* [Work order] Each entry below should appear again exactly as written, without pictures.

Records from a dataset
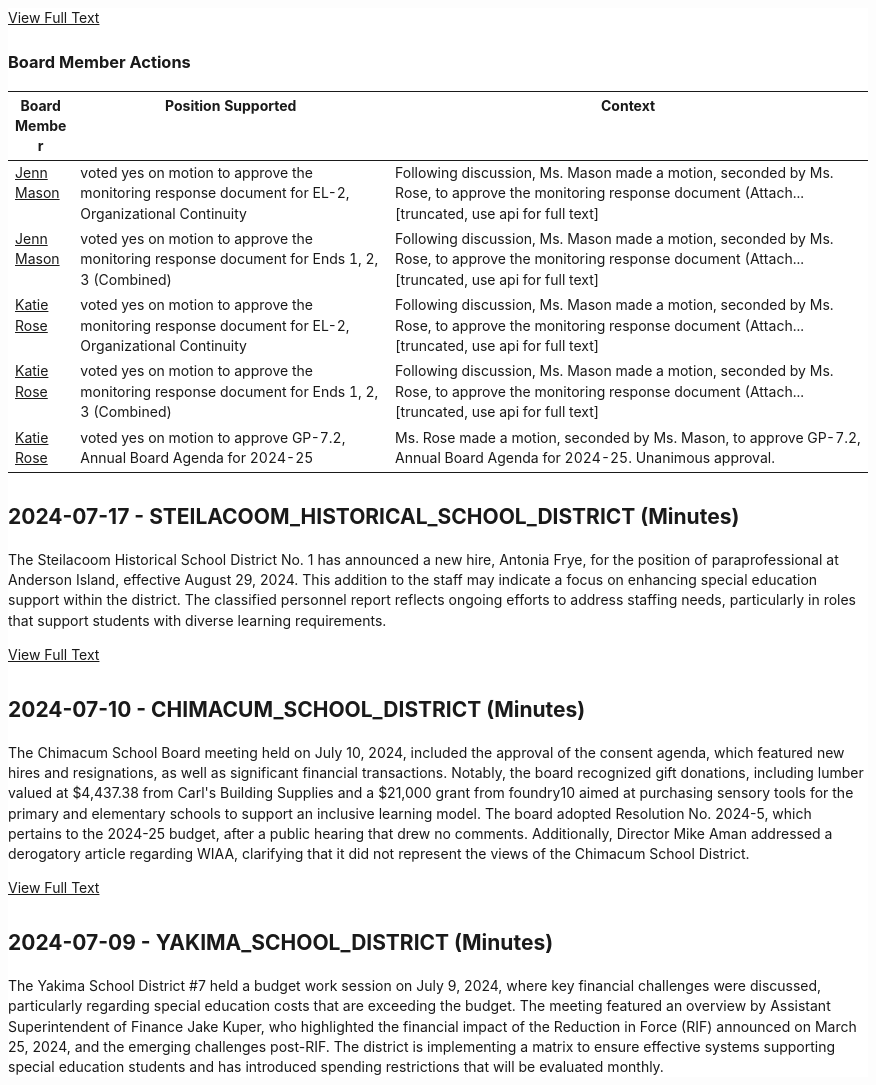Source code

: [View Full Text](https://raw.githubusercontent.com/VoronoiPerspectives/WashingtonStateSchoolBoardExplorer/refs/heads/main/data/countries/usa/states/wa/counties/whatcom/school_boards/bellingham_public_schools/2024/processed/2024-07-18-minutes.txt)

### Board Member Actions

| Board Member | Position Supported | Context |
|--------------|--------------------|---------|
| [Jenn Mason](board_member_318.md) | voted yes on motion to approve the monitoring response document for EL-2, Organizational Continuity | Following discussion, Ms. Mason made a motion, seconded by Ms. Rose, to approve the monitoring response document (Attach...[truncated, use api for full text] |
| [Jenn Mason](board_member_318.md) | voted yes on motion to approve the monitoring response document for Ends 1, 2, 3 (Combined) | Following discussion, Ms. Mason made a motion, seconded by Ms. Rose, to approve the monitoring response document (Attach...[truncated, use api for full text] |
| [Katie Rose](board_member_321.md) | voted yes on motion to approve the monitoring response document for EL-2, Organizational Continuity | Following discussion, Ms. Mason made a motion, seconded by Ms. Rose, to approve the monitoring response document (Attach...[truncated, use api for full text] |
| [Katie Rose](board_member_321.md) | voted yes on motion to approve the monitoring response document for Ends 1, 2, 3 (Combined) | Following discussion, Ms. Mason made a motion, seconded by Ms. Rose, to approve the monitoring response document (Attach...[truncated, use api for full text] |
| [Katie Rose](board_member_321.md) | voted yes on motion to approve GP-7.2, Annual Board Agenda for 2024-25 | Ms. Rose made a motion, seconded by Ms. Mason, to approve GP-7.2, Annual Board Agenda for 2024-25. Unanimous approval. |

## 2024-07-17 - STEILACOOM_HISTORICAL_SCHOOL_DISTRICT (Minutes)

The Steilacoom Historical School District No. 1 has announced a new hire, Antonia Frye, for the position of paraprofessional at Anderson Island, effective August 29, 2024. This addition to the staff may indicate a focus on enhancing special education support within the district. The classified personnel report reflects ongoing efforts to address staffing needs, particularly in roles that support students with diverse learning requirements.

[View Full Text](https://raw.githubusercontent.com/VoronoiPerspectives/WashingtonStateSchoolBoardExplorer/refs/heads/main/data/countries/usa/states/wa/counties/pierce/school_boards/steilacoom_historical_school_district/2024/processed/2024-07-17-packet-minutes.txt)

## 2024-07-10 - CHIMACUM_SCHOOL_DISTRICT (Minutes)

The Chimacum School Board meeting held on July 10, 2024, included the approval of the consent agenda, which featured new hires and resignations, as well as significant financial transactions. Notably, the board recognized gift donations, including lumber valued at $4,437.38 from Carl's Building Supplies and a $21,000 grant from foundry10 aimed at purchasing sensory tools for the primary and elementary schools to support an inclusive learning model. The board adopted Resolution No. 2024-5, which pertains to the 2024-25 budget, after a public hearing that drew no comments. Additionally, Director Mike Aman addressed a derogatory article regarding WIAA, clarifying that it did not represent the views of the Chimacum School District.

[View Full Text](https://raw.githubusercontent.com/VoronoiPerspectives/WashingtonStateSchoolBoardExplorer/refs/heads/main/data/countries/usa/states/wa/counties/jefferson/school_boards/chimacum_school_district/2024/processed/2024-07-10-board-meeting-minutes.txt)

## 2024-07-09 - YAKIMA_SCHOOL_DISTRICT (Minutes)

The Yakima School District #7 held a budget work session on July 9, 2024, where key financial challenges were discussed, particularly regarding special education costs that are exceeding the budget. The meeting featured an overview by Assistant Superintendent of Finance Jake Kuper, who highlighted the financial impact of the Reduction in Force (RIF) announced on March 25, 2024, and the emerging challenges post-RIF. The district is implementing a matrix to ensure effective systems supporting special education students and has introduced spending restrictions that will be evaluated monthly. 
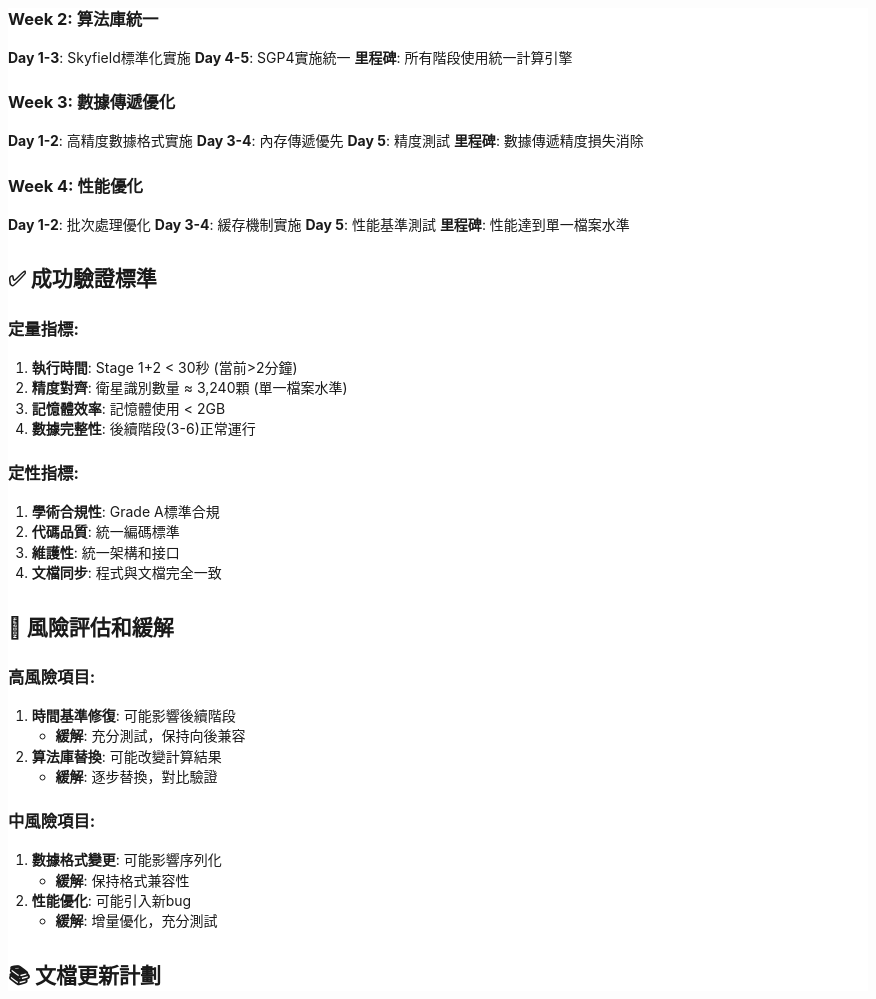 ### **Week 2: 算法庫統一**
**Day 1-3**: Skyfield標準化實施
**Day 4-5**: SGP4實施統一
**里程碑**: 所有階段使用統一計算引擎

### **Week 3: 數據傳遞優化**
**Day 1-2**: 高精度數據格式實施
**Day 3-4**: 內存傳遞優先
**Day 5**: 精度測試
**里程碑**: 數據傳遞精度損失消除

### **Week 4: 性能優化**
**Day 1-2**: 批次處理優化
**Day 3-4**: 緩存機制實施
**Day 5**: 性能基準測試
**里程碑**: 性能達到單一檔案水準

## ✅ **成功驗證標準**

### **定量指標**:
1. **執行時間**: Stage 1+2 < 30秒 (當前>2分鐘)
2. **精度對齊**: 衛星識別數量 ≈ 3,240顆 (單一檔案水準)
3. **記憶體效率**: 記憶體使用 < 2GB
4. **數據完整性**: 後續階段(3-6)正常運行

### **定性指標**:
1. **學術合規性**: Grade A標準合規
2. **代碼品質**: 統一編碼標準
3. **維護性**: 統一架構和接口
4. **文檔同步**: 程式與文檔完全一致

## 🚨 **風險評估和緩解**

### **高風險項目**:
1. **時間基準修復**: 可能影響後續階段
   - **緩解**: 充分測試，保持向後兼容
2. **算法庫替換**: 可能改變計算結果
   - **緩解**: 逐步替換，對比驗證

### **中風險項目**:
1. **數據格式變更**: 可能影響序列化
   - **緩解**: 保持格式兼容性
2. **性能優化**: 可能引入新bug
   - **緩解**: 增量優化，充分測試

## 📚 **文檔更新計劃**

* [Problem solution]
Source code

: [View Full Text](https://raw.githubusercontent.com/VoronoiPerspectives/WashingtonStateSchoolBoardExplorer/refs/heads/main/data/countries/usa/states/wa/counties/whatcom/school_boards/bellingham_public_schools/2024/processed/2024-07-18-minutes.txt)

### Board Member Actions

| Board Member | Position Supported | Context |
|--------------|--------------------|---------|
| [Jenn Mason](board_member_318.md) | voted yes on motion to approve the monitoring response document for EL-2, Organizational Continuity | Following discussion, Ms. Mason made a motion, seconded by Ms. Rose, to approve the monitoring response document (Attach...[truncated, use api for full text] |
| [Jenn Mason](board_member_318.md) | voted yes on motion to approve the monitoring response document for Ends 1, 2, 3 (Combined) | Following discussion, Ms. Mason made a motion, seconded by Ms. Rose, to approve the monitoring response document (Attach...[truncated, use api for full text] |
| [Katie Rose](board_member_321.md) | voted yes on motion to approve the monitoring response document for EL-2, Organizational Continuity | Following discussion, Ms. Mason made a motion, seconded by Ms. Rose, to approve the monitoring response document (Attach...[truncated, use api for full text] |
| [Katie Rose](board_member_321.md) | voted yes on motion to approve the monitoring response document for Ends 1, 2, 3 (Combined) | Following discussion, Ms. Mason made a motion, seconded by Ms. Rose, to approve the monitoring response document (Attach...[truncated, use api for full text] |
| [Katie Rose](board_member_321.md) | voted yes on motion to approve GP-7.2, Annual Board Agenda for 2024-25 | Ms. Rose made a motion, seconded by Ms. Mason, to approve GP-7.2, Annual Board Agenda for 2024-25. Unanimous approval. |

## 2024-07-17 - STEILACOOM_HISTORICAL_SCHOOL_DISTRICT (Minutes)

The Steilacoom Historical School District No. 1 has announced a new hire, Antonia Frye, for the position of paraprofessional at Anderson Island, effective August 29, 2024. This addition to the staff may indicate a focus on enhancing special education support within the district. The classified personnel report reflects ongoing efforts to address staffing needs, particularly in roles that support students with diverse learning requirements.

[View Full Text](https://raw.githubusercontent.com/VoronoiPerspectives/WashingtonStateSchoolBoardExplorer/refs/heads/main/data/countries/usa/states/wa/counties/pierce/school_boards/steilacoom_historical_school_district/2024/processed/2024-07-17-packet-minutes.txt)

## 2024-07-10 - CHIMACUM_SCHOOL_DISTRICT (Minutes)

The Chimacum School Board meeting held on July 10, 2024, included the approval of the consent agenda, which featured new hires and resignations, as well as significant financial transactions. Notably, the board recognized gift donations, including lumber valued at $4,437.38 from Carl's Building Supplies and a $21,000 grant from foundry10 aimed at purchasing sensory tools for the primary and elementary schools to support an inclusive learning model. The board adopted Resolution No. 2024-5, which pertains to the 2024-25 budget, after a public hearing that drew no comments. Additionally, Director Mike Aman addressed a derogatory article regarding WIAA, clarifying that it did not represent the views of the Chimacum School District.

[View Full Text](https://raw.githubusercontent.com/VoronoiPerspectives/WashingtonStateSchoolBoardExplorer/refs/heads/main/data/countries/usa/states/wa/counties/jefferson/school_boards/chimacum_school_district/2024/processed/2024-07-10-board-meeting-minutes.txt)

## 2024-07-09 - YAKIMA_SCHOOL_DISTRICT (Minutes)

The Yakima School District #7 held a budget work session on July 9, 2024, where key financial challenges were discussed, particularly regarding special education costs that are exceeding the budget. The meeting featured an overview by Assistant Superintendent of Finance Jake Kuper, who highlighted the financial impact of the Reduction in Force (RIF) announced on March 25, 2024, and the emerging challenges post-RIF. The district is implementing a matrix to ensure effective systems supporting special education students and has introduced spending restrictions that will be evaluated monthly. 
 ### **Week 2: 算法庫統一**
**Day 1-3**: Skyfield標準化實施
**Day 4-5**: SGP4實施統一
**里程碑**: 所有階段使用統一計算引擎

### **Week 3: 數據傳遞優化**
**Day 1-2**: 高精度數據格式實施
**Day 3-4**: 內存傳遞優先
**Day 5**: 精度測試
**里程碑**: 數據傳遞精度損失消除

### **Week 4: 性能優化**
**Day 1-2**: 批次處理優化
**Day 3-4**: 緩存機制實施
**Day 5**: 性能基準測試
**里程碑**: 性能達到單一檔案水準

## ✅ **成功驗證標準**

### **定量指標**:
1. **執行時間**: Stage 1+2 < 30秒 (當前>2分鐘)
2. **精度對齊**: 衛星識別數量 ≈ 3,240顆 (單一檔案水準)
3. **記憶體效率**: 記憶體使用 < 2GB
4. **數據完整性**: 後續階段(3-6)正常運行

### **定性指標**:
1. **學術合規性**: Grade A標準合規
2. **代碼品質**: 統一編碼標準
3. **維護性**: 統一架構和接口
4. **文檔同步**: 程式與文檔完全一致

## 🚨 **風險評估和緩解**

### **高風險項目**:
1. **時間基準修復**: 可能影響後續階段
   - **緩解**: 充分測試，保持向後兼容
2. **算法庫替換**: 可能改變計算結果
   - **緩解**: 逐步替換，對比驗證

### **中風險項目**:
1. **數據格式變更**: 可能影響序列化
   - **緩解**: 保持格式兼容性
2. **性能優化**: 可能引入新bug
   - **緩解**: 增量優化，充分測試

## 📚 **文檔更新計劃**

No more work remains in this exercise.